Monday, November 21, 2011

Love

This year had been all about love for me. Love lost. Love almost had. Love found.

Love Lost-

I miss you, but then I don't. I miss what I thought was. I miss what these rose colored glasses only allowed me to see. "I miss the love right after the fights, you can't tell me you don't remember those nights" *Weezy voice*. I miss the future we planned. I miss the baby we never had. I miss the wedding you made me plan knowing that i would be planning a divorce soon after if we really did it. I miss telling you every 21st "happy anniversary" happy 21st y'all. I miss you. But I didn't know you. Whose fault was that? Im still honestly not sure. I take some of the blame because i chose to ignore things that I shouldn't of. I don't doubt you loved me at one point, I just don't know what changed it... you or me. I miss the memory.

Love almost had-

I actually laugh when I think about you. I fought you. I fought my feelings of like and lust. It was a useless attempt. I fell in like with you despite my better judgement. I started to let you into my heart. Luckily, the deepest you got into me was physical. However, you legitimately disappoint me. I look at you and see someone I would of pushed my fears aside and did it all for again. You are something special. I wish you would see it yourself. You could of been so much more. We could of been so much more. Now people talk to me about you and tell me I could do better than you. I never expected that from you. The person you showed me and the person you actually are, they are two different people, and I didn't sign up for a Ménage à trios. I am honestly over what was because the person you are, I want no parts of.

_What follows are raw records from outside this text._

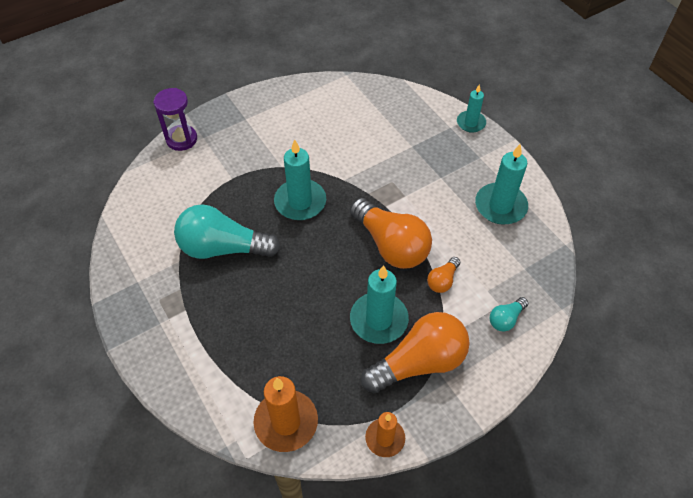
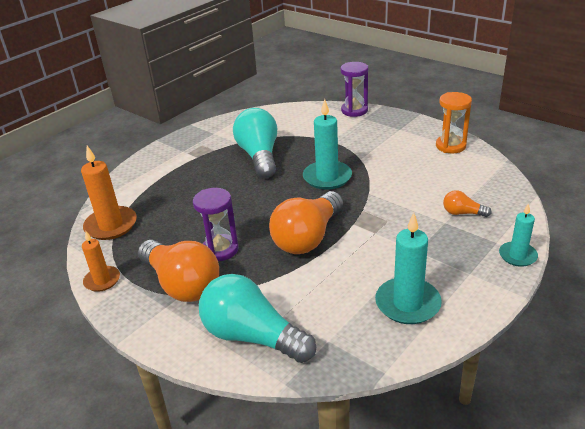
camera: 75 degrees right, 20 degrees down
turquoise candle [350,265,409,344] -> purple hourglass [193,188,239,261]
orange light bulb [427,257,460,293] -> orange light bulb moved to [443,190,492,217]
turquoise light bulb [490,297,528,332] -> turquoise light bulb [199,274,316,363], size x2.17
none -> orange hourglass [436,92,472,153]

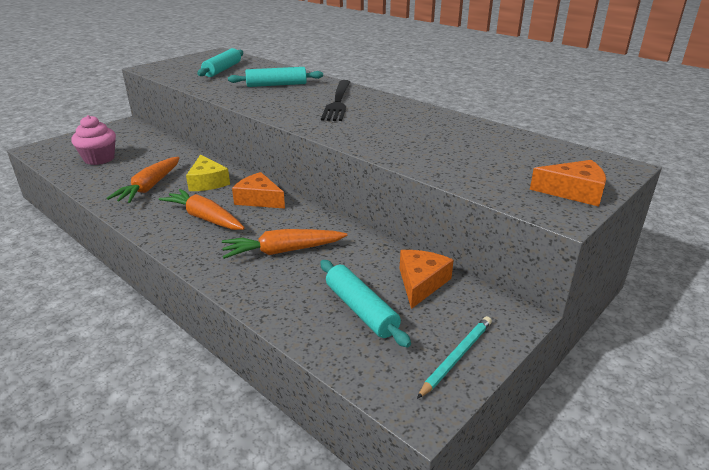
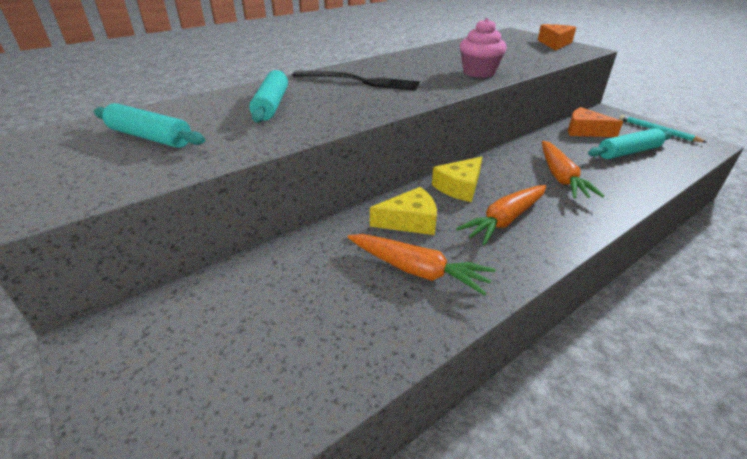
camera: 80 degrees left, 5 degrees up
pink cupcake [71,115,116,165] -> pink cupcake moved to [460,18,507,78]
orange cheese [232,172,285,209] -> yellow cheese [432,157,482,202]

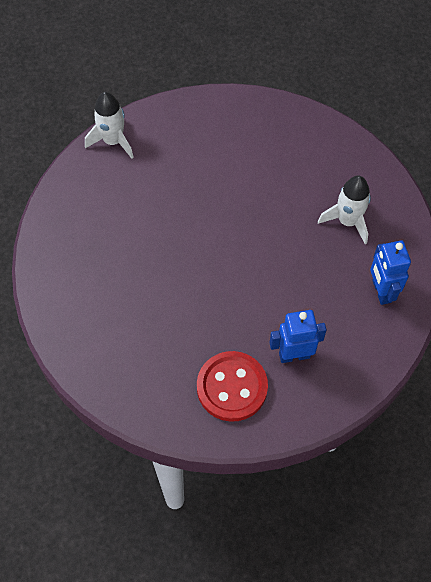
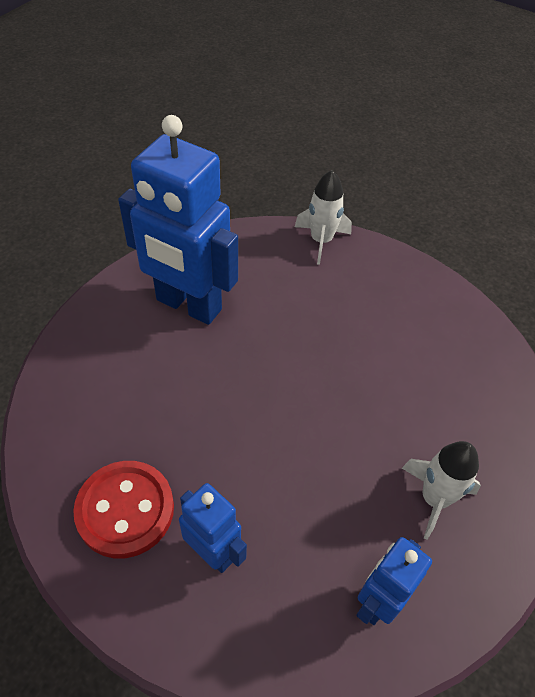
camera: 50 degrees right, 10 degrees down
none -> blue robot [118,115,238,325]

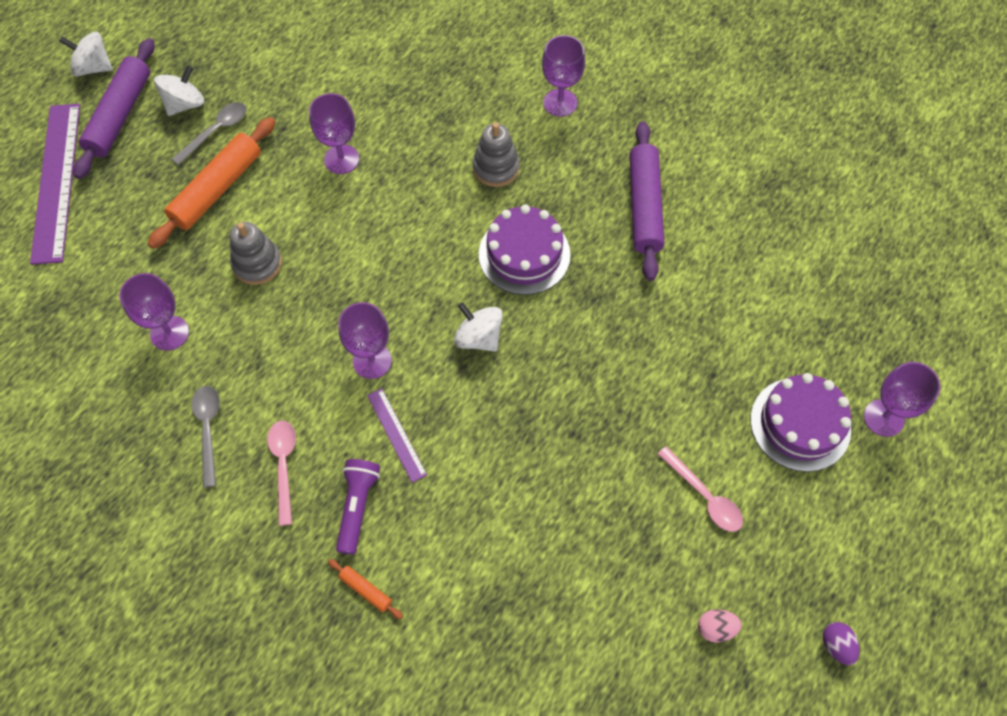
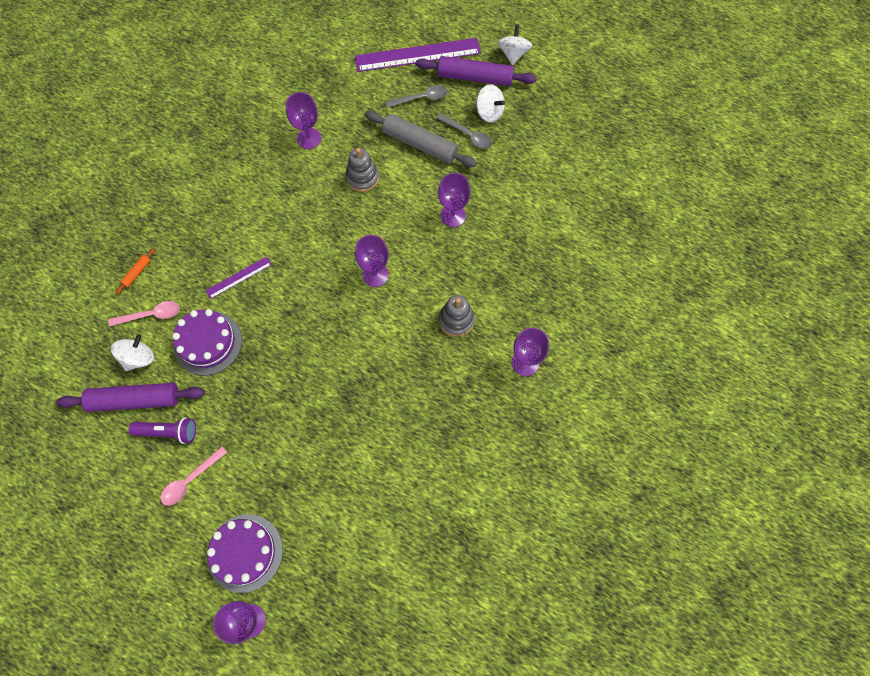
camera: 85 degrees right, 5 degrees up
orange rolling pin [148,117,275,249] -> grey rolling pin [365,111,477,167]
grey spoon [191,386,220,488] -> grey spoon moved to [386,85,448,108]
pink spoon [267,421,296,526] -> pink spoon moved to [108,301,180,327]
purple flashlight [336,459,380,555] -> purple flashlight moved to [129,417,196,444]
purple goblet [338,302,392,379] -> purple goblet moved to [355,235,389,287]
white spinning top [454,302,503,352] -> white spinning top moved to [111,334,154,371]
purple cake [478,205,571,295] -> purple cake moved to [172,309,242,376]
purple rolling pin [629,121,664,281] -> purple rolling pin moved to [56,383,205,412]
pink egg [698,609,742,643] -> none
purple egg [823,622,860,665] -> none

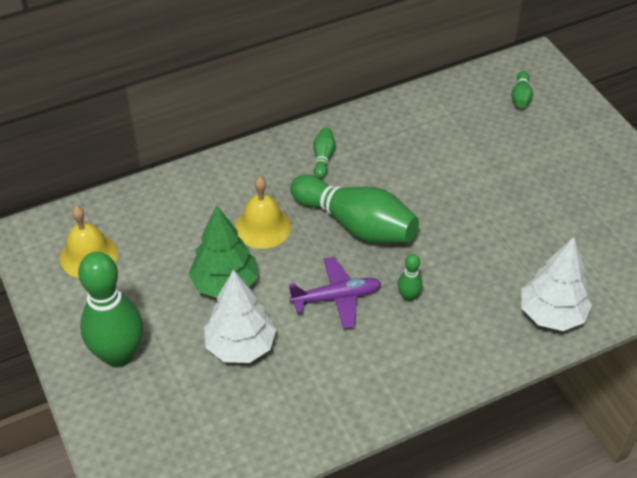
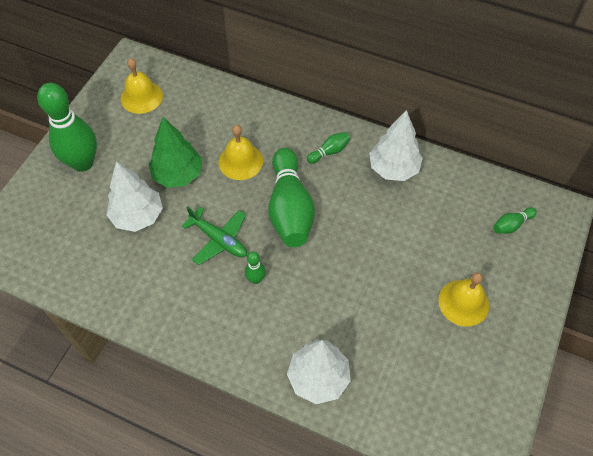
camera: 50 degrees right, 10 degrees up
purple plane [289,257,382,329] -> green plane [182,206,247,265]
none -> white tree [369,110,423,181]
none -> yellow bell [438,272,489,327]

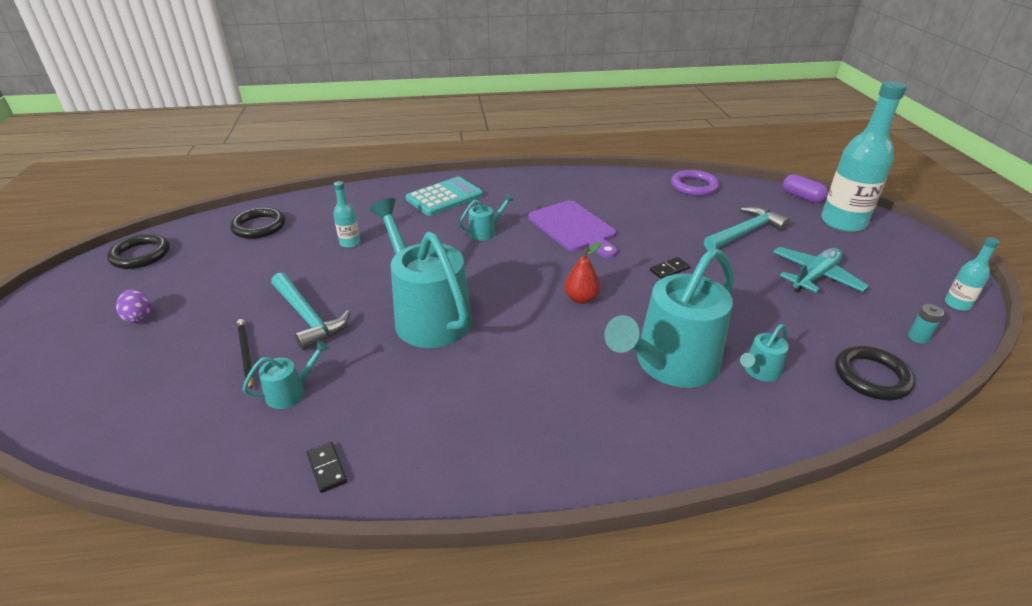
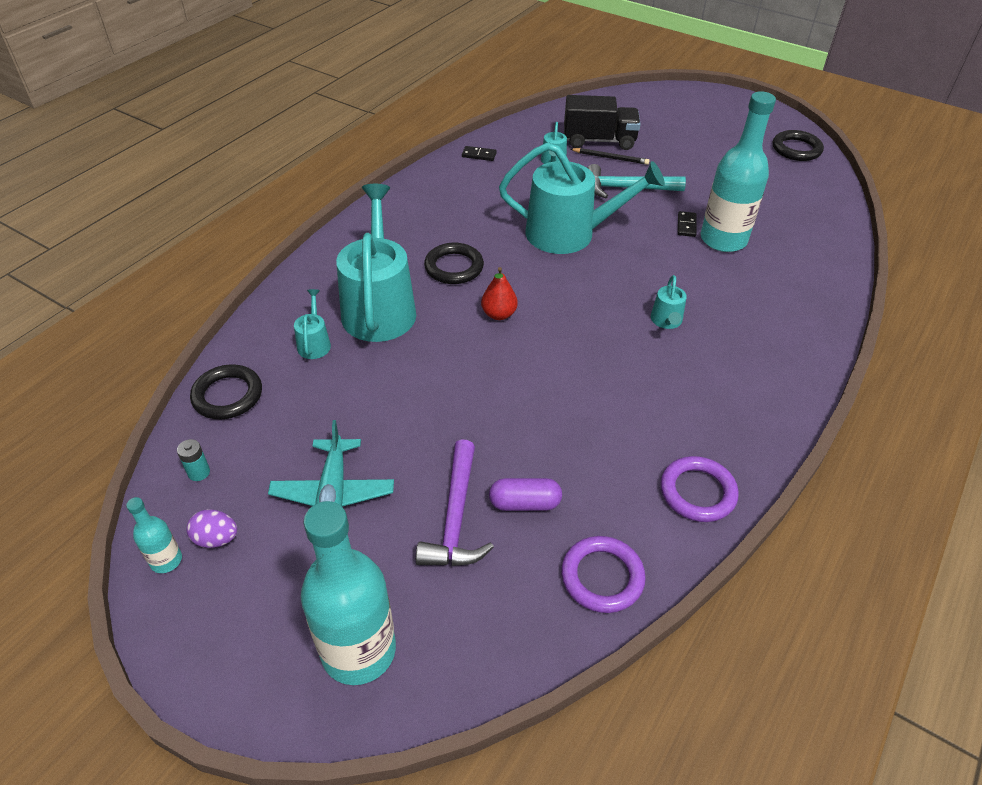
camera: 130 degrees right, 10 degrees up
purple egg [116,289,151,323] -> purple egg moved to [186,509,237,548]
black ring [230,207,285,239] -> black ring moved to [424,243,484,284]
turquoise bottle [333,181,360,248] -> turquoise bottle [701,91,776,252], size x2.19
turquoise calculator [406,177,483,216] -> none
purple cutting board [528,200,618,258] -> none
black domino [650,257,690,279] -> black domino moved to [678,211,697,237]
turquoise hammer [704,206,790,250] -> purple hammer [416,439,494,566]
purple capsule [783,174,828,203] -> purple capsule moved to [489,478,562,511]
none -> black truck [564,95,641,150]
none -> purple ring [660,456,739,522]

But, if the person I thought you were ever comes back, have him Skype me.

Love Found-

You have no idea how happy I am to love you. I fought this for so long. I was too busy giving all my love away to others to realize how much you mean to me. I don't even know how you waited so long for me to come around. I ignored you, neglected you, pushed you off on others, and didn't realize your value. I didn't take into consideration your needs and for that Im sorry. But now that we have gotten pass that, Im glad we can grow together. I have no doubt that others will try and come and separate us again, but just know, now that i realize how much you mean to me, no one can ever take what we have. Im not always gonna love you 100% everyday, but know that I will always realize your worth Sioban. Always.